Kutipan Teks:
◆ ◆ ◆ ◆ ◆

Aku pernah belajar merelakanmu berkali-kali. Melepasmu pergi dengan cinta yang lain. Membiarkan kesempatan memilikimu hilang untukku. Sebab kamu berhak bahagia; meski sesungguhnya aku tidak bahagia dengan keputusan itu. Ketidak beranianku meng-ikatmu, memberikan ruang asing untuk orang lain mendekatimu. Kupikir hidup akan baik-baik saja. Semua harus berjalan seperti sedia kala, kamu dengan seseorang yang memilihmu. Aku dengan hati baru yang mencoba tumbuh di hidupku. Kuberikan hatiku pada seseorang yang lain, kubiarkan dia menggantikanmu. Namun, aku keliru. Melupakanmu ternyata tidak semudah itu.
Kamu pernah ada berjuta-juta gigabyte di memori dalam otakku, kamu pernah riuh kusebutkan dalam doa. Pernah juga kurapalkan namamu dalam tiap desah dan cuaca. Aku pamit untuk tidak lagi melakukan rutinitas ini. Aku pernah mencungkil perhatianmu dengan berusaha membuatmu tertarik. Untuk memberi isyarat, "Hei, lihatlah kesini. Ada aku yang memperhatikanmu. Mengagumimu sekian lama, puluhan hari." Kali ini aku pamit untuk tidak lagi melakukan rutinitas ini.
Kita sama-sama berlari, aku berlari mengejarmu sedangkan kamu berlari ke arah yang lain. Tidak akan pernah bertemu pada titik yang sama. Maka kuputuskan untuk berhenti atau putar haluan pamit undur diri.
Bukan. Kamu salah kalau menebak aku tidak mencintaimu lagi. Masih dan akan selalu. Namun pada akhirnya aku harus mengalah pada logika. Pada serpihan nyata yang menyadarkan bahwa menyudahi perjuangan adalah sesuatu yang benar. Kamu bukan diciptakan untuk diperjuangkan olehku. Atau mungkin aku diciptakan bukan untuk memperjuangkanmu. Ah, barang kali itu yang benar:"). Maka pergilah kamu dengan santai, kini tak ada lagi aku yang mengejar. Kepada yang telah berlalu puluhan hari silam, mungkin memang lebih baik seperti ini. Kamu yang pergi dan aku yang enggan berjanji menunggumu kembali. Sebab sekarang, menyimpanmu dalam kenangan jauh lebih menyenangkan daripada memaksamu kembali hanya sekedar belas kasihan.
Apa kamu tak merindukanku? Sebagai satu yang meninggikanmu meng-iyakan pinta, mengabulkan doa yang kiranya aku mampu untuk menanggungnya. Mengalah pada logika yang sungguh dibatas logika. Memujamu sejatuh-jatuhnya, menjadikanmu ratu pada apa yang kusebut dunia. Sekarang mungkin kamu merindukanku tentu saja, sudah semestinya. Aku adalah setiap jawaban dari pertanyaanmu, aku adalah batas standar keinginanmu dan kupastikan tak akan ada seseorangpun yang mampu melampauiku. Iya, kamu menggantungkan hidupmu kepadaku, tanpa sedikitpun kamu sadari itu. Kamu terlalu terlena pada dunia yang sedikitpun tidak ada aku didalamnya. Kelak, urus saja rindu yang kau bilang mulai menyakiti; bukankah dulu ketika kamu mengabaikan ku pada setiap kesibukanmu akan menghancurkan dirimu sendiri?

◆ ◆ ◆ ◆ ◆

Kerjakan Berikut Ini:
a - Bisakah Anda menyusun ulang paragraf dalam kutipan teks tentang merelakan seseorang yang diawali "Bukan. Kamu salah" menjadi daftar poin singkat yang tetap memuat fakta utamanya?
b - Bisakah Anda melanjutkan kutipan teks tentang merelakan seseorang, dimulai tepat setelah kalimat terakhirnya?

◆ ◆ ◆ ◆ ◆

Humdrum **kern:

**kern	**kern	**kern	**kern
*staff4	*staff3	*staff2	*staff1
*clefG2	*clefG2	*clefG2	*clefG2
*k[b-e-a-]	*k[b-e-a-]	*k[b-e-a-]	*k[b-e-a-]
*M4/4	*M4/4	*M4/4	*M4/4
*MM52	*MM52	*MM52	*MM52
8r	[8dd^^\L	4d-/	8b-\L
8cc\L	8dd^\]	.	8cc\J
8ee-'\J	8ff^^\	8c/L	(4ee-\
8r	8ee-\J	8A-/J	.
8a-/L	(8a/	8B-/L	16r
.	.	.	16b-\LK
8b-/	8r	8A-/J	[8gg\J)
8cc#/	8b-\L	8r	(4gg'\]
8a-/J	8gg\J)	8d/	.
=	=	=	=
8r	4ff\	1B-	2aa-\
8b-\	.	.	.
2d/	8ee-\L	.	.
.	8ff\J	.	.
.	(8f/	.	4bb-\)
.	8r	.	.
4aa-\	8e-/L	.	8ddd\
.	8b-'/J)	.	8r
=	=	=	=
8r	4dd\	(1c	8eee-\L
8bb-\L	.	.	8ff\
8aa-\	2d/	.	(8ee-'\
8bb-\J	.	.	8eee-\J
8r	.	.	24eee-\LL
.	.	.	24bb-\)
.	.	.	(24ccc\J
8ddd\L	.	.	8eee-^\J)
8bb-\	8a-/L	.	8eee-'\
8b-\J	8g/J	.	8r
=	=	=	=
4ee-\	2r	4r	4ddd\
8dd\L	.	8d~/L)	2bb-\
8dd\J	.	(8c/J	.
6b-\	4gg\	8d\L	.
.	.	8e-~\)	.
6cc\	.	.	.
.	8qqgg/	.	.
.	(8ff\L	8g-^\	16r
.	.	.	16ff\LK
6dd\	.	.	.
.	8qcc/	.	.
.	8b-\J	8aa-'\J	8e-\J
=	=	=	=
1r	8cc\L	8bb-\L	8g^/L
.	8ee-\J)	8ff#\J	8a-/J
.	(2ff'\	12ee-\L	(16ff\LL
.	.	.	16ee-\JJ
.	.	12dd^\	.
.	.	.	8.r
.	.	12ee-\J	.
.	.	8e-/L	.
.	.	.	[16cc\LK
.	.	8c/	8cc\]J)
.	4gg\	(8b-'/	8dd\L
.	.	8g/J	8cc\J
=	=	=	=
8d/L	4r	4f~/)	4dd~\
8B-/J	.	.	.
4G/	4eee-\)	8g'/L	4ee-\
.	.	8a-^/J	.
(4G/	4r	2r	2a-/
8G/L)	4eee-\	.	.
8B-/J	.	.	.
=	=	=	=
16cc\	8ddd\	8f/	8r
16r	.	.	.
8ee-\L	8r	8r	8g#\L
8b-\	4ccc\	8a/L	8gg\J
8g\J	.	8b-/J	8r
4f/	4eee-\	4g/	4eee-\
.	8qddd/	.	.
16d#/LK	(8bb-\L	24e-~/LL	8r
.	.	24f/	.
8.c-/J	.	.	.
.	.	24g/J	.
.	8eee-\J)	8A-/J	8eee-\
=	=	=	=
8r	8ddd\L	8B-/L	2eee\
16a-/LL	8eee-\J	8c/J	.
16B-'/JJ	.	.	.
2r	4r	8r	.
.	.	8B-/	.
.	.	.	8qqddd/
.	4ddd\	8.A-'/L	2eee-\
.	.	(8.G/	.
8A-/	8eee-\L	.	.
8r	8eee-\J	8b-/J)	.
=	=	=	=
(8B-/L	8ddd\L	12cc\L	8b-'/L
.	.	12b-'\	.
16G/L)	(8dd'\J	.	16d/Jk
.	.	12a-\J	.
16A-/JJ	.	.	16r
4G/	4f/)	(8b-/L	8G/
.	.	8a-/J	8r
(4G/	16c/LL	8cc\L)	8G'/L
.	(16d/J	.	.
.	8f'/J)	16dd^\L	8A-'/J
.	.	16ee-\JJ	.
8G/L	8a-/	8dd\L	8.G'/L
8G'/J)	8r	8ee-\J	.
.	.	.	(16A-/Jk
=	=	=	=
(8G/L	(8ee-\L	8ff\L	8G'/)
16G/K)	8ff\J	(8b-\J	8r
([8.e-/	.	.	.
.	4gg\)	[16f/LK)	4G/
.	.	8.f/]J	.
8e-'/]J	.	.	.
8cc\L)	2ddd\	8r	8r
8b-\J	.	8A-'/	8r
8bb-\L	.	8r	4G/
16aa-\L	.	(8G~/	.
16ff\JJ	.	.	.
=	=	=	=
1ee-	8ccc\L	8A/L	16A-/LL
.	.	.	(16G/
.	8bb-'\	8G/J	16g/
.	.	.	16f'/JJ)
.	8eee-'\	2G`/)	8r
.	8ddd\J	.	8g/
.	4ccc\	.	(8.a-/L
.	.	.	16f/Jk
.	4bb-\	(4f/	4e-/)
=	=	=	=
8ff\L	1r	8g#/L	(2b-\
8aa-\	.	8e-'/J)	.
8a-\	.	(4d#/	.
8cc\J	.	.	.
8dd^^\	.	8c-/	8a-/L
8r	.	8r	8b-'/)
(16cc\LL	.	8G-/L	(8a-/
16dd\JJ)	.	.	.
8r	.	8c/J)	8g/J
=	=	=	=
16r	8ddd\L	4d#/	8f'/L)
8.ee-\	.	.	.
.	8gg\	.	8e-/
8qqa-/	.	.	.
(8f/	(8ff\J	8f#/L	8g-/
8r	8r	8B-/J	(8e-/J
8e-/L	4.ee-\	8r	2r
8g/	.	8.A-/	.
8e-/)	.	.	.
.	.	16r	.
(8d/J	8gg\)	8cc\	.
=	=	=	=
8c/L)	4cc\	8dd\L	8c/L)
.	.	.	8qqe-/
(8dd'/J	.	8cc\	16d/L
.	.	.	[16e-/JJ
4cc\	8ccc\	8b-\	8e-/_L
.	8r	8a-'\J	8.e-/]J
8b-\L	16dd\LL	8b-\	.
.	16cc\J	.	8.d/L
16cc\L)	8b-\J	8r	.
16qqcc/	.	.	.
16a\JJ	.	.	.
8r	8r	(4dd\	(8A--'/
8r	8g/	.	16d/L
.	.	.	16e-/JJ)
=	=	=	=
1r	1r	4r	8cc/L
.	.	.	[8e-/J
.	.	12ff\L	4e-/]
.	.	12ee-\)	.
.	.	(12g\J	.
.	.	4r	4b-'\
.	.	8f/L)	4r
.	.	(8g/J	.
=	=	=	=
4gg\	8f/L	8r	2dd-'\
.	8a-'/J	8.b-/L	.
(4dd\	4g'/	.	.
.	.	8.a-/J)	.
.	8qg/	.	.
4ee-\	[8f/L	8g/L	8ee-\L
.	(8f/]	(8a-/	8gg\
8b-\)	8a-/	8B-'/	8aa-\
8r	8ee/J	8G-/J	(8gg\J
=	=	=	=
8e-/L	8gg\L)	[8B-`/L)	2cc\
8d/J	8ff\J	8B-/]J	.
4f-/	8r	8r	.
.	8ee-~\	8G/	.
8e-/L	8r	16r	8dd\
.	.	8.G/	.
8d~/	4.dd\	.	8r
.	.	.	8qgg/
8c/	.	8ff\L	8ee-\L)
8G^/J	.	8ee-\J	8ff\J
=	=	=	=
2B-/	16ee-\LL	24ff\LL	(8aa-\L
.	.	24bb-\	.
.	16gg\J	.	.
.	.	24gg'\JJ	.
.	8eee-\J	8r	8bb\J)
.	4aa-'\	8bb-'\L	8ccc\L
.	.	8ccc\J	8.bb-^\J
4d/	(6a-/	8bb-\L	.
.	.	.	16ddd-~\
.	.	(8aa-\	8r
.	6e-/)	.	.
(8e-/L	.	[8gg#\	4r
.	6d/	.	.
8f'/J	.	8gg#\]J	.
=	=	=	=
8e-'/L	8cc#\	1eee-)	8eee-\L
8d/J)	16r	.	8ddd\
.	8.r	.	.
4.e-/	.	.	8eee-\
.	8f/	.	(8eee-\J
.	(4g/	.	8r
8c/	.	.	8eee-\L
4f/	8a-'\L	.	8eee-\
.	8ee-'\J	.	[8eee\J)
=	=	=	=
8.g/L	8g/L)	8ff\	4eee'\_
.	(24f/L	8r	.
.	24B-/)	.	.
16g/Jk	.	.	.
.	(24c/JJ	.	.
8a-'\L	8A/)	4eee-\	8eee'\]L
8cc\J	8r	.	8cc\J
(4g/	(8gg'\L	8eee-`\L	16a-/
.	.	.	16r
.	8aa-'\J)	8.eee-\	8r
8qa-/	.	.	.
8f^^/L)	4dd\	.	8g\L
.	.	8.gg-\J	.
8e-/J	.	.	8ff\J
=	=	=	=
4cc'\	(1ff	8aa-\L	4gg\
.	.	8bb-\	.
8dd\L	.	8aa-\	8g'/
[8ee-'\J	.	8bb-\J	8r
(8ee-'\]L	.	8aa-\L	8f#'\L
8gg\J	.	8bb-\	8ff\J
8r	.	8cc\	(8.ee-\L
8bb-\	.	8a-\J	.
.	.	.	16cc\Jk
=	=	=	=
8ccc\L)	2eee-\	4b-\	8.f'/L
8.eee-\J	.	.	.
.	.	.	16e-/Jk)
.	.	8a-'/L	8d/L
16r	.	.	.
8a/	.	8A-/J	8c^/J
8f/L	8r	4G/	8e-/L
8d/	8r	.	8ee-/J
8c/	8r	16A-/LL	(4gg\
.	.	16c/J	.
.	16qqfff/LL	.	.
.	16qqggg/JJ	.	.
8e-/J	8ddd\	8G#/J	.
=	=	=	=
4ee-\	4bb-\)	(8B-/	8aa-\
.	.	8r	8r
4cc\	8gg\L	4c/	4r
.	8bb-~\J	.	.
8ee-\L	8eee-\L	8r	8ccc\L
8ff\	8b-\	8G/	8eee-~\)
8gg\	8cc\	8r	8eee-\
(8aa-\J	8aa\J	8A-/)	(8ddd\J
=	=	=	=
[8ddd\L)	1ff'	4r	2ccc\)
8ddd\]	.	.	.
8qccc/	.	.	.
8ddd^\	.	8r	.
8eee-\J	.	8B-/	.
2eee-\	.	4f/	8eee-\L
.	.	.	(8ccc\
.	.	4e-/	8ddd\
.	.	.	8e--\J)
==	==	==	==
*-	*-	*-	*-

◆ ◆ ◆ ◆ ◆

Jawaban Tiap Tugas:
a -
- "Aku" masih dan akan selalu mencintai "kamu". Menebak sebaliknya adalah salah.
- Pada akhirnya "aku" mengalah pada logika dan sadar bahwa menyudahi perjuangan adalah hal yang benar.
- "Kamu" bukan diciptakan untuk diperjuangkan oleh "aku", atau "aku" bukan diciptakan untuk memperjuangkan "kamu".
- Kini tak ada lagi "aku" yang mengejar. "Kamu" pergi, dan "aku" enggan berjanji menunggu "kamu" kembali.
- Menyimpan "kamu" dalam kenangan jauh lebih menyenangkan daripada memaksanya kembali hanya karena belas kasihan.

b -
Perlahan.
Pasti.
Dan aku mungkin tak akan perduli lagi.
Ini hanya sajakku yang telah lama menumpuk untuk dibaca olehmu.
Apa yang tersisa setelah kepergianmu?
Ponsel yang sunyi tanpa pesan masuk, layar ponsel yang selalu mati, tak ada panggilan darimu dan waktu demi waktu yang senang mengolok-olokku dengan kenangan bermunculan.
Apa yang tersisa setelah kepergianmu?
Lebih dari rasa sakit, hatiku hancur kehilangan percaya. Tak bisa membalas senyum, dan menutup pintu hati. Sekedar membukanya pun tak berani, apalagi membiarkan kesempatan untuk orang masuk.
Aku sudah berkemas
Hingga tidak ada yang bersisa
Tapi ruangannya tak lagi nyaman
Sebab rasaku telah di runtuhkan
Apa yang tersisa setelah kepergianmu?
Menumbuhkan cinta yang baru tidak akan semudah seperti awal aku mencintaimu.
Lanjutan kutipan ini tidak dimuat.